▶ [Task statement] Give every line of text in the listing below as a JSON list of strings, one string per line. Skip blank lines and leave the pictures out of the answer.

▶ [Task input]
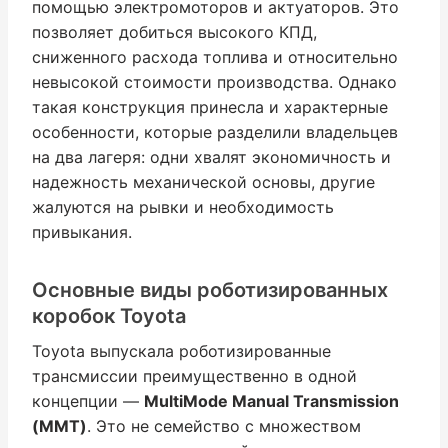
помощью электромоторов и актуаторов. Это
позволяет добиться высокого КПД,
сниженного расхода топлива и относительно
невысокой стоимости производства. Однако
такая конструкция принесла и характерные
особенности, которые разделили владельцев
на два лагеря: одни хвалят экономичность и
надежность механической основы, другие
жалуются на рывки и необходимость
привыкания.
Основные виды роботизированных
коробок Toyota
Toyota выпускала роботизированные
трансмиссии преимущественно в одной
концепции —
MultiMode Manual Transmission
(ММТ)
. Это не семейство с множеством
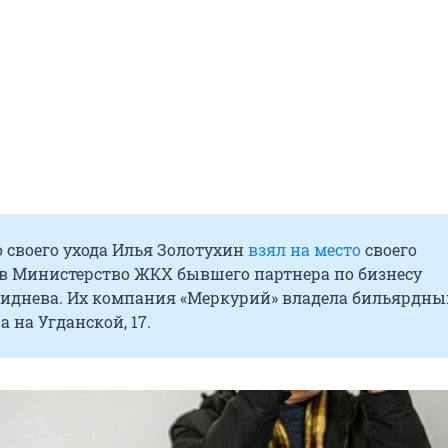
о своего ухода Илья Золотухин
взял на место
своего
 в Министерство ЖКХ бывшего партнера по бизнесу
иднева. Их компания «Меркурий» владела бильярдн
a на Угданской, 17.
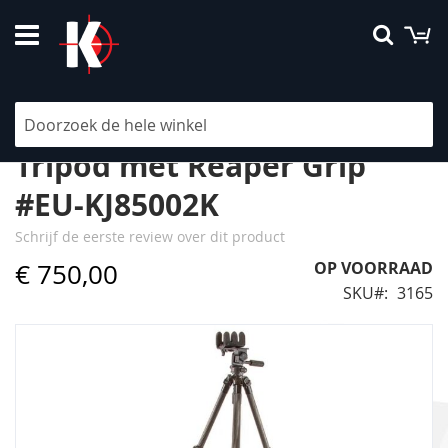
Ga
W
Searc
naar
de
inhoud
KJI K800 Carbon Fiber
Tripod met Reaper Grip
#EU-KJ85002K
Schrijf de eerste review over dit product
€ 750,00
OP VOORRAAD
SKU
3165
Ga
naar
het
einde
van
de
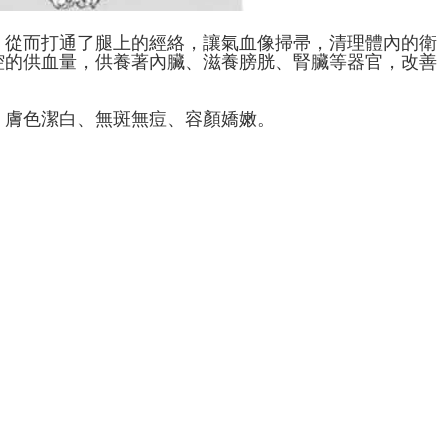
，從而打通了腿上的經絡，讓氣血像掃帚，清理體內的衛
腔的供血量，供養著內臟、滋養膀胱、腎臟等器官，改善
、膚色潔白、無斑無痘、容顏嬌嫩。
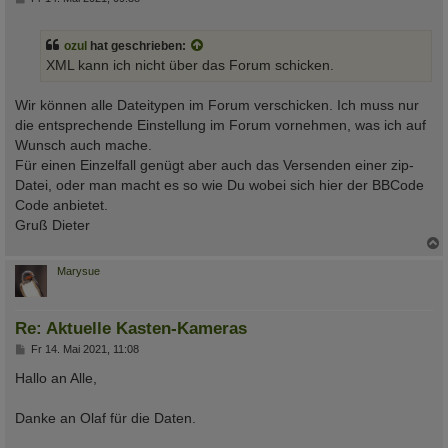
e
i
t
ozul
hat geschrieben:
r
a
XML kann ich nicht über das Forum schicken.
g
Wir können alle Dateitypen im Forum verschicken. Ich muss nur
die entsprechende Einstellung im Forum vornehmen, was ich auf
Wunsch auch mache.
Für einen Einzelfall genügt aber auch das Versenden einer zip-
Datei, oder man macht es so wie Du wobei sich hier der BBCode
Code anbietet.
Gruß Dieter
c
Marysue
Re: Aktuelle Kasten-Kameras
B
Fr 14. Mai 2021, 11:08
e
i
Hallo an Alle,
t
r
a
Danke an Olaf für die Daten.
g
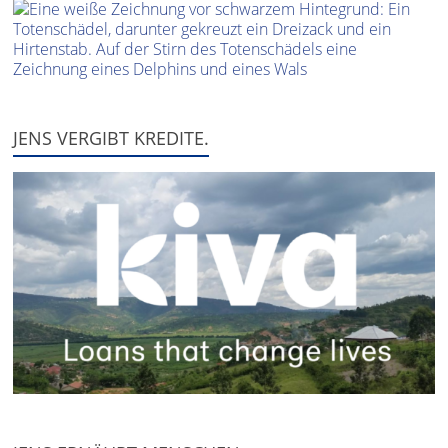
JENS VERGIBT KREDITE.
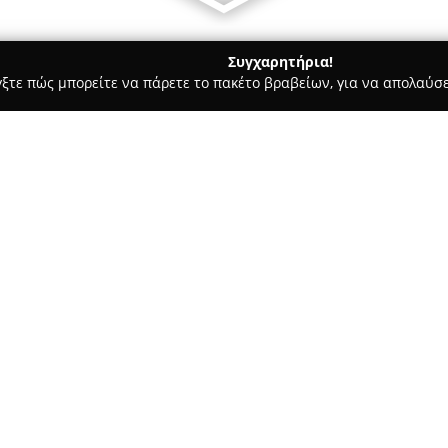
Συγχαρητήρια!
γξτε πώς μπορείτε να πάρετε το πακέτο βραβείων, για να απολαύσε
α, Επενδύσεις Ακινήτων - Πρέβεζα
Μεσιτικο-Ασφαλιστικο γρ
υλιαρα Αρχοντουλα
Σχετικά με την εταιρεία:
Το γραφείο
Αρχοντούλα Χουλ
στον κλάδο του real estate κ
ολοκληρωμένων υπηρεσιών. Δια
πωλήσεις και ενοικιάσεις κατο
Δείτε περισσότερα >>
χώρων, οικοπέδων και αγροτεμ
στην Πρέβεζα όσο και σε πανε
κάθε βήμα της διαδικασίας, α
μέχρι την επιλογή οικοπέδου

▶ [Solution to the problem]
[
  "помощью электромоторов и актуаторов. Это",
  "позволяет добиться высокого КПД,",
  "сниженного расхода топлива и относительно",
  "невысокой стоимости производства. Однако",
  "такая конструкция принесла и характерные",
  "особенности, которые разделили владельцев",
  "на два лагеря: одни хвалят экономичность и",
  "надежность механической основы, другие",
  "жалуются на рывки и необходимость",
  "привыкания.",
  "Основные виды роботизированных",
  "коробок Toyota",
  "Toyota выпускала роботизированные",
  "трансмиссии преимущественно в одной",
  "концепции —",
  "MultiMode Manual Transmission",
  "(ММТ)",
  ". Это не семейство с множеством",
  "о своего ухода Илья Золотухин",
  "взял на место",
  "своего",
  " в Министерство ЖКХ бывшего партнера по бизнесу",
  "иднева. Их компания «Меркурий» владела бильярдн",
  "a на Угданской, 17.",
  "Ga",
  "W",
  "Searc",
  "naar",
  "de",
  "inhoud",
  "KJI K800 Carbon Fiber",
  "Tripod met Reaper Grip",
  "#EU-KJ85002K",
  "Schrijf de eerste review over dit product",
  "€ 750,00",
  "OP VOORRAAD",
  "SKU",
  "3165",
  "Ga",
  "naar",
  "het",
  "einde",
  "van",
  "de",
  "，從而打通了腿上的經絡，讓氣血像掃帚，清理體內的衛",
  "腔的供血量，供養著內臟、滋養膀胱、腎臟等器官，改善",
  "、膚色潔白、無斑無痘、容顏嬌嫩。",
  "e",
  "i",
  "t",
  "ozul",
  "hat geschrieben:",
  "r",
  "a",
  "XML kann ich nicht über das Forum schicken.",
  "g",
  "Wir können alle Dateitypen im Forum verschicken. Ich muss nur",
  "die entsprechende Einstellung im Forum vornehmen, was ich auf",
  "Wunsch auch mache.",
  "Für einen Einzelfall genügt aber auch das Versenden einer zip-",
  "Datei, oder man macht es so wie Du wobei sich hier der BBCode",
  "Code anbietet.",
  "Gruß Dieter",
  "c",
  "Marysue",
  "Re: Aktuelle Kasten-Kameras",
  "B",
  "Fr 14. Mai 2021, 11:08",
  "e",
  "i",
  "Hallo an Alle,",
  "t",
  "r",
  "a",
  "Danke an Olaf für die Daten.",
  "g",
  "JENS VERGIBT KREDITE.",
  "Συγχαρητήρια!",
  "γξτε πώς μπορείτε να πάρετε το πακέτο βραβείων, για να απολαύσε",
  "α, Επενδύσεις Ακινήτων - Πρέβεζα",
  "Μεσιτικο-Ασφαλιστικο γρ",
  "υλιαρα Αρχοντουλα",
  "Σχετικά με την εταιρεία:",
  "Το γραφείο",
  "Αρχοντούλα Χουλ",
  "στον κλάδο του real estate κ",
  "ολοκληρωμένων υπηρεσιών. Δια",
  "πωλήσεις και ενοικιάσεις κατο",
  "Δείτε περισσότερα >>",
  "χώρων, οικοπέδων και αγροτεμ",
  "στην Πρέβεζα όσο και σε πανε",
  "κάθε βήμα της διαδικασίας, α",
  "μέχρι την επιλογή οικοπέδου"
]